(Extract)
------------

Richard McDaniel has emerged as the premier chronicler of Zen Buddhism in North America. In the course of writing seven books published between 2012 and 2021 on the topic, he has gradually developed his own distinctive approach and voice. Like all of McDaniel’s books, Zen Conversations is not primarily directed towards an academic readership, but rather towards Zen practitioners or anyone with an interest in the decentralized and varied milieu of Zen lineages, teachers, and institutions in contemporary North America. Being his most recent book, Zen Conversations is inextricably (more than usually is the case) linked to his previous work; thus, I will begin this review with a brief discussion of the book’s background and context.

------------

(Data segment)
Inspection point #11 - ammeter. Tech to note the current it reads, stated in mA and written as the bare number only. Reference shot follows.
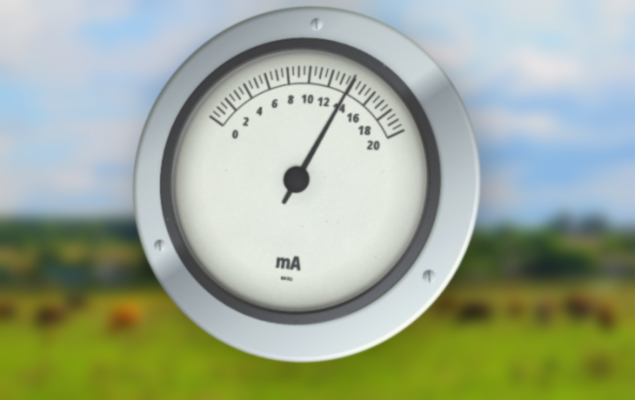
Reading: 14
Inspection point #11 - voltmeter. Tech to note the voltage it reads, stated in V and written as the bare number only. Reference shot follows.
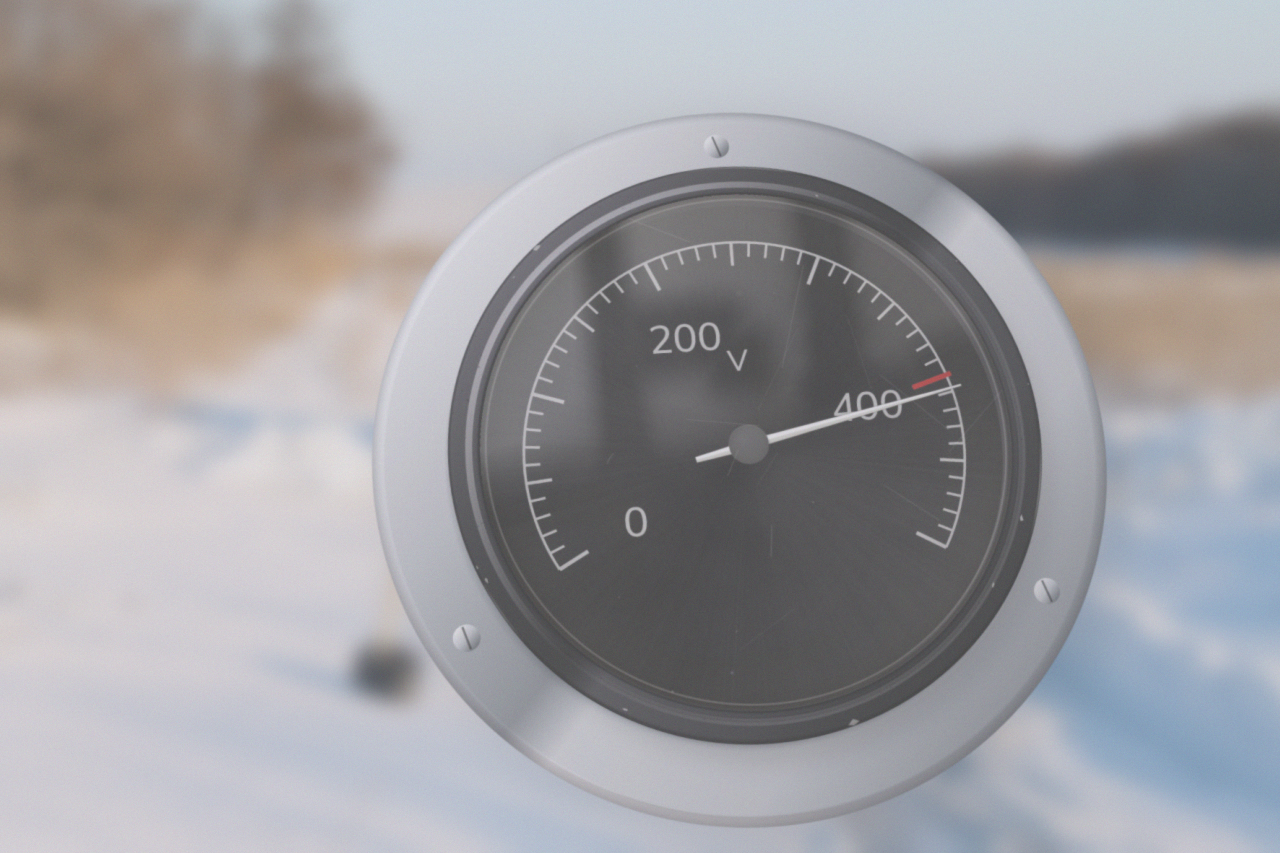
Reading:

------------

(Apply what you read)
1. Decide whether each statement agrees with the review of Zen Conversations above. Answer yes or no for each and quote the words of the review that settle it.
(a) McDaniel wrote seven books on the topic that were published between 2012 and 2021.
(b) Zen Conversations is aimed mainly at an academic readership.
(c) The reviewer plans to begin with a brief discussion of the book's background and context.
2. Print the part of the review of Zen Conversations that opens with the words containing "Richard McDaniel has" and closes with "background and context.".

(Answer set)
1.
(a) Yes: "In the course of writing seven books published between 2012 and 2021 on the topic"
(b) No: "Zen Conversations is not primarily directed towards an academic readership"
(c) Yes: "I will begin this review with a brief discussion of the book’s background and context."

2.
Richard McDaniel has emerged as the premier chronicler of Zen Buddhism in North America. In the course of writing seven books published between 2012 and 2021 on the topic, he has gradually developed his own distinctive approach and voice. Like all of McDaniel’s books, Zen Conversations is not primarily directed towards an academic readership, but rather towards Zen practitioners or anyone with an interest in the decentralized and varied milieu of Zen lineages, teachers, and institutions in contemporary North America. Being his most recent book, Zen Conversations is inextricably (more than usually is the case) linked to his previous work; thus, I will begin this review with a brief discussion of the book’s background and context.